SoledadNuestra condición humana es de soledad. Por más que queramos rodearnos de personas, las decisiones más importantes hay que tomarlas siempre en la más profunda soledad.
Muchas veces nos cuesta convivir con ella. Necesitamos encender la tele, la radio, navegar por internet y llenar todo nuestro tiempo y todo nuestro espacio de ruido y jaleo.
En algunos momentos sumergirnos en la verborrea del mundo es necesario, pues tenemos una dimensión social, a la que no debemos renunciar; en otros, en cambio…. esa verborrea, nos aleja de nosotros mismos.
Es sano disfrutar de la propia soledad y tener momentos de tranquilidad y silencio. Sólo oiremos la voz de nuestro corazón cuando nos sumerjamos en el silencio de nuestras emociones.

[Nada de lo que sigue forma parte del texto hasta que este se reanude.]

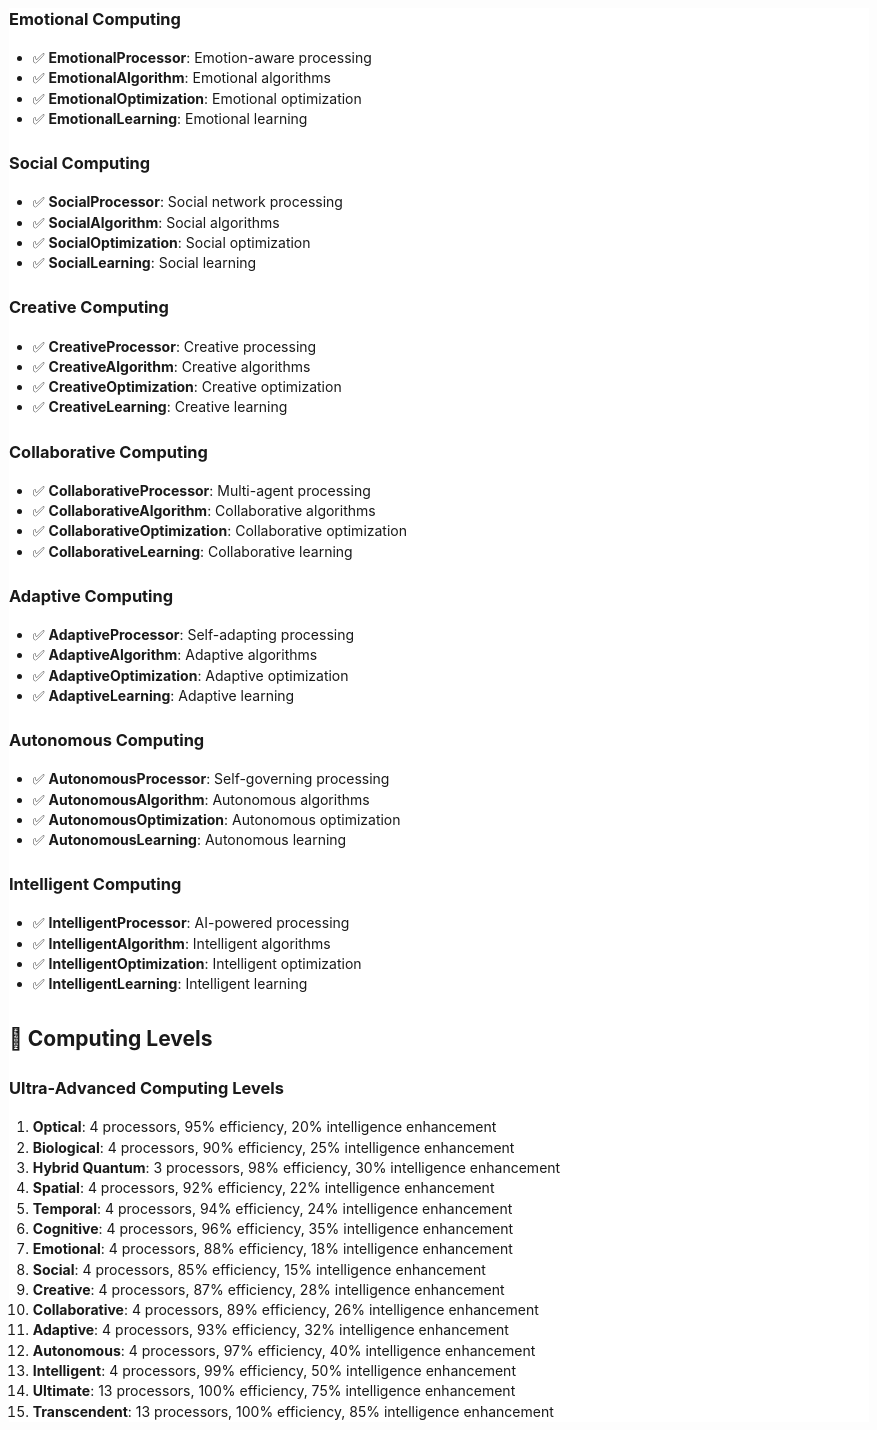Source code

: ### **Emotional Computing**
- ✅ **EmotionalProcessor**: Emotion-aware processing
- ✅ **EmotionalAlgorithm**: Emotional algorithms
- ✅ **EmotionalOptimization**: Emotional optimization
- ✅ **EmotionalLearning**: Emotional learning

### **Social Computing**
- ✅ **SocialProcessor**: Social network processing
- ✅ **SocialAlgorithm**: Social algorithms
- ✅ **SocialOptimization**: Social optimization
- ✅ **SocialLearning**: Social learning

### **Creative Computing**
- ✅ **CreativeProcessor**: Creative processing
- ✅ **CreativeAlgorithm**: Creative algorithms
- ✅ **CreativeOptimization**: Creative optimization
- ✅ **CreativeLearning**: Creative learning

### **Collaborative Computing**
- ✅ **CollaborativeProcessor**: Multi-agent processing
- ✅ **CollaborativeAlgorithm**: Collaborative algorithms
- ✅ **CollaborativeOptimization**: Collaborative optimization
- ✅ **CollaborativeLearning**: Collaborative learning

### **Adaptive Computing**
- ✅ **AdaptiveProcessor**: Self-adapting processing
- ✅ **AdaptiveAlgorithm**: Adaptive algorithms
- ✅ **AdaptiveOptimization**: Adaptive optimization
- ✅ **AdaptiveLearning**: Adaptive learning

### **Autonomous Computing**
- ✅ **AutonomousProcessor**: Self-governing processing
- ✅ **AutonomousAlgorithm**: Autonomous algorithms
- ✅ **AutonomousOptimization**: Autonomous optimization
- ✅ **AutonomousLearning**: Autonomous learning

### **Intelligent Computing**
- ✅ **IntelligentProcessor**: AI-powered processing
- ✅ **IntelligentAlgorithm**: Intelligent algorithms
- ✅ **IntelligentOptimization**: Intelligent optimization
- ✅ **IntelligentLearning**: Intelligent learning

## 🚀 **Computing Levels**

### **Ultra-Advanced Computing Levels**
1. **Optical**: 4 processors, 95% efficiency, 20% intelligence enhancement
2. **Biological**: 4 processors, 90% efficiency, 25% intelligence enhancement
3. **Hybrid Quantum**: 3 processors, 98% efficiency, 30% intelligence enhancement
4. **Spatial**: 4 processors, 92% efficiency, 22% intelligence enhancement
5. **Temporal**: 4 processors, 94% efficiency, 24% intelligence enhancement
6. **Cognitive**: 4 processors, 96% efficiency, 35% intelligence enhancement
7. **Emotional**: 4 processors, 88% efficiency, 18% intelligence enhancement
8. **Social**: 4 processors, 85% efficiency, 15% intelligence enhancement
9. **Creative**: 4 processors, 87% efficiency, 28% intelligence enhancement
10. **Collaborative**: 4 processors, 89% efficiency, 26% intelligence enhancement
11. **Adaptive**: 4 processors, 93% efficiency, 32% intelligence enhancement
12. **Autonomous**: 4 processors, 97% efficiency, 40% intelligence enhancement
13. **Intelligent**: 4 processors, 99% efficiency, 50% intelligence enhancement
14. **Ultimate**: 13 processors, 100% efficiency, 75% intelligence enhancement
15. **Transcendent**: 13 processors, 100% efficiency, 85% intelligence enhancement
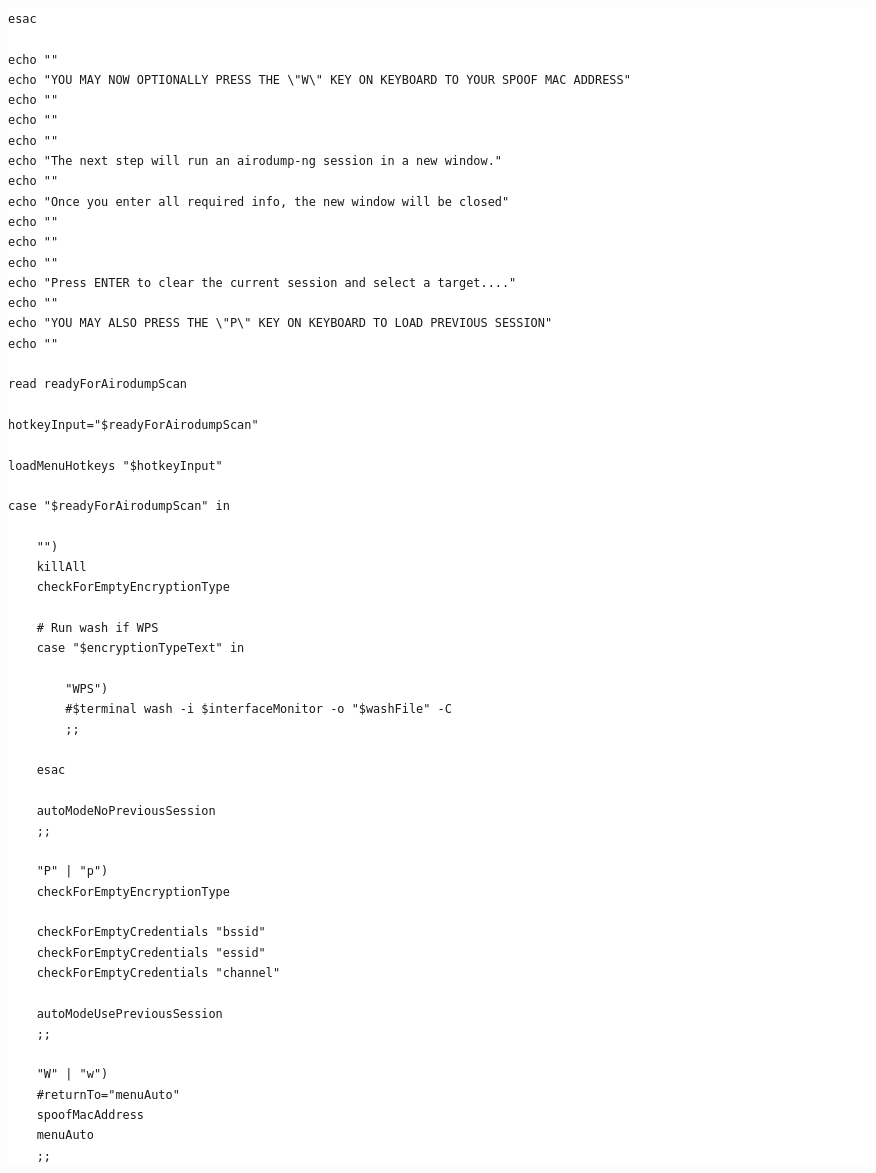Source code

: 	esac

	echo ""
	echo "YOU MAY NOW OPTIONALLY PRESS THE \"W\" KEY ON KEYBOARD TO YOUR SPOOF MAC ADDRESS"
	echo ""
	echo ""
	echo ""
	echo "The next step will run an airodump-ng session in a new window."
	echo ""
	echo "Once you enter all required info, the new window will be closed"
	echo ""
	echo ""
	echo ""
	echo "Press ENTER to clear the current session and select a target...."
	echo ""
	echo "YOU MAY ALSO PRESS THE \"P\" KEY ON KEYBOARD TO LOAD PREVIOUS SESSION"
	echo ""

	read readyForAirodumpScan

	hotkeyInput="$readyForAirodumpScan"

	loadMenuHotkeys "$hotkeyInput"	

	case "$readyForAirodumpScan" in

		"")
		killAll
		checkForEmptyEncryptionType

		# Run wash if WPS
		case "$encryptionTypeText" in

			"WPS")
			#$terminal wash -i $interfaceMonitor -o "$washFile" -C
			;;

		esac

		autoModeNoPreviousSession
		;;

		"P" | "p")
		checkForEmptyEncryptionType

		checkForEmptyCredentials "bssid"
		checkForEmptyCredentials "essid"
		checkForEmptyCredentials "channel"

		autoModeUsePreviousSession
		;;

		"W" | "w")
		#returnTo="menuAuto"
		spoofMacAddress
		menuAuto
		;;
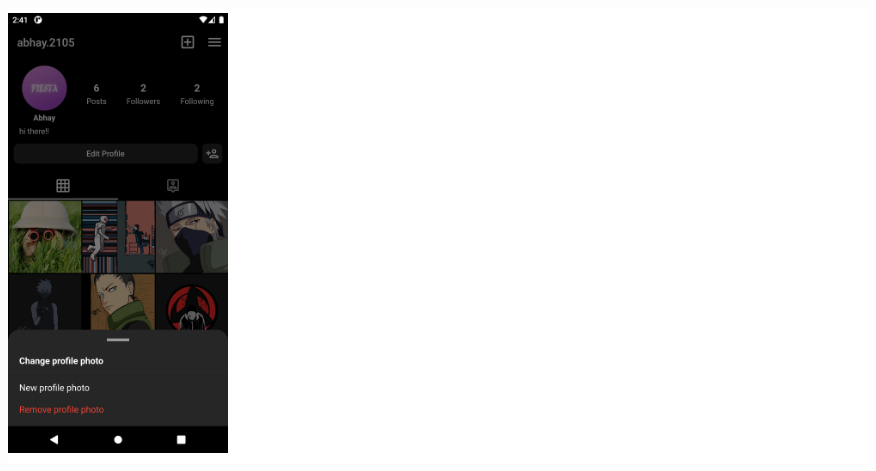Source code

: <img src="https://github.com/abhay-2105/Flutter-Instagram-Clone/blob/master/screenshots/ss%20(15).png" width=220 height=450>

Las personas que tenemos al lado nos pueden invitar a casarnos, a cambiar de empleo, a tener un hijo, a correr nuevos riesgos, a hacer esto o lo otro… Sin embargo, sólo nosotros podemos asumir la responsabilidad y consecuencias de nuestros actos. Las decisiones fundamentales de la vida hay que tomarlas cuando estamos solos.
Dicen que el momento más delicado de la vida es la hora de la muerte, y que en ella se siente la mayor soledad de todas. Por más que se quiera confortar al moribundo, en el fondo se sabe que la experiencia de la muerte es una vivencia solitaria, y que ninguno de nosotros tendrá posibilidad de huir de ese momento.
Cuenta un escritor que una vez fue a coger un avión, pues tenía que dar una conferencia en Brasil. Y en el horario previsto, allí estaba él en el avión, absolutamente solo. Y preguntó a la azafata:
– ¿Dónde están los otros pasajeros?
– Usted viajará solo, no hay más pasajeros en este vuelo.
Me explicó que no era posible cancelarlo, pues el avión tenía que hacer la ruta establecida.
Aceptó aquellas explicaciones con resignación…
Se sentó en la butaca y se puso a pensar: ¿Y si este avión se cae?
Los titulares de mañana serán: “Afortunadamente solo había un pasajero”. Y me imaginaba a los amigos comentando: “Qué mala suerte la de este chico, ¿no?”
Y a mitad de viaje comenzó a pensar:
Rodeado de gente o solo, el avión, la tripulación, el motor, son los mismos. ¿Cuál es la diferencia?
Y pensó: “Qué ilusoria es la sensación de que al lado de otras personas estamos más seguros. ¿Qué podrían hacer los otros en caso de emergencia, además de gritar implorando la protección de Dios?
Hay mucha semejanza entre la vida y este vuelo.
No sirve de nada querer tener a mucha gente a nuestro alrededor. Nuestra condición humana es de soledad. La vida siempre encontrará un momento de silencio para preguntarnos sobre nuestras decisiones.
No hay, por tanto, nada más sabio que aprender a disfrutar de nuestra propia compañía. Eso es señal de que estamos bien con nosotros mismos y con la vida.